# PROBLEM REQUIREMENTS
After locating the line that contains "nose: (528, 347)" in the data below, set down exactly that line and each one after it through the line that contains "left knee: (660, 368)", and nothing more.

Data extracted from a collection:
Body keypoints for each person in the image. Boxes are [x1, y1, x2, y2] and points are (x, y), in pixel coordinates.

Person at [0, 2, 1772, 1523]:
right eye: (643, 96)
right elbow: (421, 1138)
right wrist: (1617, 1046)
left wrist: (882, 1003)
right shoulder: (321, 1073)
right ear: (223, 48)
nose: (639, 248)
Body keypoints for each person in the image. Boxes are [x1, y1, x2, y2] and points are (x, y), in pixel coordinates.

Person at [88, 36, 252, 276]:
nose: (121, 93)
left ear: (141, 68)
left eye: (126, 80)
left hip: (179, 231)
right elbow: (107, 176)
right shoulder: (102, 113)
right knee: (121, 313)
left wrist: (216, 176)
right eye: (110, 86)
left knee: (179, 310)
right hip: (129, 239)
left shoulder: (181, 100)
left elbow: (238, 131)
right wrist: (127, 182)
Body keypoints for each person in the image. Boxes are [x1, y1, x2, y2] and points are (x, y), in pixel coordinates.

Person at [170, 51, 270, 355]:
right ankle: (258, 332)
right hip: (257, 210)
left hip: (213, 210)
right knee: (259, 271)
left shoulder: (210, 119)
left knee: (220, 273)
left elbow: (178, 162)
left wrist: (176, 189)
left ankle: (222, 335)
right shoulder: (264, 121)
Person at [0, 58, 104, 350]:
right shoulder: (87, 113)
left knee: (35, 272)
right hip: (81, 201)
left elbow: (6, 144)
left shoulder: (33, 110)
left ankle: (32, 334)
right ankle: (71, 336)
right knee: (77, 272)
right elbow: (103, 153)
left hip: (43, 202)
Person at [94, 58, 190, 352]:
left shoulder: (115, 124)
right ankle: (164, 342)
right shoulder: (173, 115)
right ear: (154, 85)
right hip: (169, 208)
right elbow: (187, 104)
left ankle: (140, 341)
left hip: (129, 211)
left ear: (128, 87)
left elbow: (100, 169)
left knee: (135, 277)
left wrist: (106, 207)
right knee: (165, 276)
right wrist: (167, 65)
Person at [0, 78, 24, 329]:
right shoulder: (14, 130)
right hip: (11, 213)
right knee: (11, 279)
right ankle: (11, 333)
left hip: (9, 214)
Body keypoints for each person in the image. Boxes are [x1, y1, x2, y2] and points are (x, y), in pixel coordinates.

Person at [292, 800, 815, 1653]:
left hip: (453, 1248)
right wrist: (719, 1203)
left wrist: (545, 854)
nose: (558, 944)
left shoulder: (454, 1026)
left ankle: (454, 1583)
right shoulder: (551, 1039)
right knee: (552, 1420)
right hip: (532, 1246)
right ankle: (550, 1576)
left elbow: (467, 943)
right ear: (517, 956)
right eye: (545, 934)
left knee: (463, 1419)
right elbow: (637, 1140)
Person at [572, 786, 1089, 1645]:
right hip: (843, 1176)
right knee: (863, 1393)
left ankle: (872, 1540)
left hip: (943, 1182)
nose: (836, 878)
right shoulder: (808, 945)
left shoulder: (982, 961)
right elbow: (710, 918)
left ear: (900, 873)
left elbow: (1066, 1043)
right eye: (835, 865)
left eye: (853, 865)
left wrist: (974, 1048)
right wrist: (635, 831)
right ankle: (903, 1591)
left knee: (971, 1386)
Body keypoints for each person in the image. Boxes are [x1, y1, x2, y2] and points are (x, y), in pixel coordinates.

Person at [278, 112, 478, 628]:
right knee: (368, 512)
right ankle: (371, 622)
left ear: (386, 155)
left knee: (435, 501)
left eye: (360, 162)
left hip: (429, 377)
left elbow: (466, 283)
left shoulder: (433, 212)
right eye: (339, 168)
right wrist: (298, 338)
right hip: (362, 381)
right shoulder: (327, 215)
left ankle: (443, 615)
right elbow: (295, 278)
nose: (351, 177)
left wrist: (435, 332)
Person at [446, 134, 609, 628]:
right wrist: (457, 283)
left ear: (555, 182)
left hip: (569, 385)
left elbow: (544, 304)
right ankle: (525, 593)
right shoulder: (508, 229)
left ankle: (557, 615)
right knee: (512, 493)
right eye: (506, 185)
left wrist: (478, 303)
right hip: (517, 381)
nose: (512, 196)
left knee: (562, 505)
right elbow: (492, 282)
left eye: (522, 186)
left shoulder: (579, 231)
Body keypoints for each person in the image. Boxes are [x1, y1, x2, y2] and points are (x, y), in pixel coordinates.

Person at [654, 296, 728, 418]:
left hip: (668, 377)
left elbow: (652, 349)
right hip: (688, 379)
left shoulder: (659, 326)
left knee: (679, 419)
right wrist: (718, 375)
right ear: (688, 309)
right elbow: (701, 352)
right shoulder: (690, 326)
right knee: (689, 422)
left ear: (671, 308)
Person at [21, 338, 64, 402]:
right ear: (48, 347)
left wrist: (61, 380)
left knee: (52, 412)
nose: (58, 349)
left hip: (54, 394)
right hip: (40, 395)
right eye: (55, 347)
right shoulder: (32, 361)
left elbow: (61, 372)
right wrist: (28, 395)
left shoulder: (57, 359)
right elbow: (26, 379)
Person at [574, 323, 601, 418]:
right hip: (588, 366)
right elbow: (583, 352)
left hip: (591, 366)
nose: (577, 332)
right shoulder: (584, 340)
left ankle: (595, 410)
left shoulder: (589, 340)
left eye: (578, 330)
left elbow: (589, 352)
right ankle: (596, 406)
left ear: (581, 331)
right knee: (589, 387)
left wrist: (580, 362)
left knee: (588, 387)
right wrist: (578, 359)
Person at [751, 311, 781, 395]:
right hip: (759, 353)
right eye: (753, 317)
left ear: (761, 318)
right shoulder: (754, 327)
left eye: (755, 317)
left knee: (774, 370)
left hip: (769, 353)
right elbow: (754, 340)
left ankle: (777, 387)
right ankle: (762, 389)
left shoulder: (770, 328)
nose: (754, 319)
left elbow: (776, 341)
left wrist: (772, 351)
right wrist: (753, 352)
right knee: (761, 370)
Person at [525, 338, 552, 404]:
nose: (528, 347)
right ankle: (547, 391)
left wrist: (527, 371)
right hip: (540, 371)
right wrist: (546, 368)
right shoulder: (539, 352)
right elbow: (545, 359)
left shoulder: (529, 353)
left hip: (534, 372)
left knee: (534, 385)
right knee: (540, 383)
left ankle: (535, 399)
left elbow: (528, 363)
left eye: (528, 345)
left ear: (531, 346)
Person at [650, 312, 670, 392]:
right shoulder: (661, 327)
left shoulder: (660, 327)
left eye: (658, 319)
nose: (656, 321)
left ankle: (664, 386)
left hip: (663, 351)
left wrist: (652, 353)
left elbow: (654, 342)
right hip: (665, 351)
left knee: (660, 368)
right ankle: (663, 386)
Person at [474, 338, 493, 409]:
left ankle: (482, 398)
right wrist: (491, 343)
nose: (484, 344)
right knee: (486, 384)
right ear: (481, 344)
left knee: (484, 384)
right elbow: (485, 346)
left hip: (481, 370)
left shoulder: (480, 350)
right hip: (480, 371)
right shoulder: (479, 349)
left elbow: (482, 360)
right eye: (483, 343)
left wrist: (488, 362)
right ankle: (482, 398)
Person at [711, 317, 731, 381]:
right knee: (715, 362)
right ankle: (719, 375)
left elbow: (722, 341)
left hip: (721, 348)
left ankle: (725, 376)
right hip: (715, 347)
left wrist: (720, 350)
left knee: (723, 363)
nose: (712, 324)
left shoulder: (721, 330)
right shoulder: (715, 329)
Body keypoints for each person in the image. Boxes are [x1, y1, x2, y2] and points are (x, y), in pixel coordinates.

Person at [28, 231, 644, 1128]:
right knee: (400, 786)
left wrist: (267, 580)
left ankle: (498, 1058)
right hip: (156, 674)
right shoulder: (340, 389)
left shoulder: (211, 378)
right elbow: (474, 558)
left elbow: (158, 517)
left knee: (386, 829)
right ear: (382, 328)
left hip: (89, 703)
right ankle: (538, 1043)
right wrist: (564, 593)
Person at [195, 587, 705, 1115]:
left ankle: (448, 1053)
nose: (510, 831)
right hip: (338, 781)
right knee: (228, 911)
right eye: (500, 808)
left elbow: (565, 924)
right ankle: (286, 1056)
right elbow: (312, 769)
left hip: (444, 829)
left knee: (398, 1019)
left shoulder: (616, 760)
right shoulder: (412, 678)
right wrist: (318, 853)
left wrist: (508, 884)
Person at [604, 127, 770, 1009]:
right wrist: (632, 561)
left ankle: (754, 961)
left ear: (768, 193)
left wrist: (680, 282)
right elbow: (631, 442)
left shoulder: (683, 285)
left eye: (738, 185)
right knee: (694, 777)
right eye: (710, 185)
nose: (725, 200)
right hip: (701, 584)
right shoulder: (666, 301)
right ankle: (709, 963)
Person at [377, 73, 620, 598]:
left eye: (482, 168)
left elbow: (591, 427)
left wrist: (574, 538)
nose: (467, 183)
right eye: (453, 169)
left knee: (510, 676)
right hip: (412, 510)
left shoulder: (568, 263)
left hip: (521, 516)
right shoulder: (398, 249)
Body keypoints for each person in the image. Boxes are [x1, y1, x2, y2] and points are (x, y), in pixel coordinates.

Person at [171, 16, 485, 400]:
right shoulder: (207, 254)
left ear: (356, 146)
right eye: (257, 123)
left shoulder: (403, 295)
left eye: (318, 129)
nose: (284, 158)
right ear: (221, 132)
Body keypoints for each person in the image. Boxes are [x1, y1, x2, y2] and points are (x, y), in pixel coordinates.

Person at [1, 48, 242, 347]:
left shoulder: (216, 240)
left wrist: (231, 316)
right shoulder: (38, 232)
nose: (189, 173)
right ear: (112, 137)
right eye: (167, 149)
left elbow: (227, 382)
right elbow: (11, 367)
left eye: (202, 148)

# OUTPUT BELOW
nose: (528, 347)
right ankle: (547, 391)
left wrist: (527, 371)
right hip: (540, 371)
right wrist: (546, 368)
right shoulder: (539, 352)
right elbow: (545, 359)
left shoulder: (529, 353)
left hip: (534, 372)
left knee: (534, 385)
right knee: (540, 383)
left ankle: (535, 399)
left elbow: (528, 363)
left eye: (528, 345)
left ear: (531, 346)
Person at [650, 312, 670, 392]:
right shoulder: (661, 327)
left shoulder: (660, 327)
left eye: (658, 319)
nose: (656, 321)
left ankle: (664, 386)
left hip: (663, 351)
left wrist: (652, 353)
left elbow: (654, 342)
right hip: (665, 351)
left knee: (660, 368)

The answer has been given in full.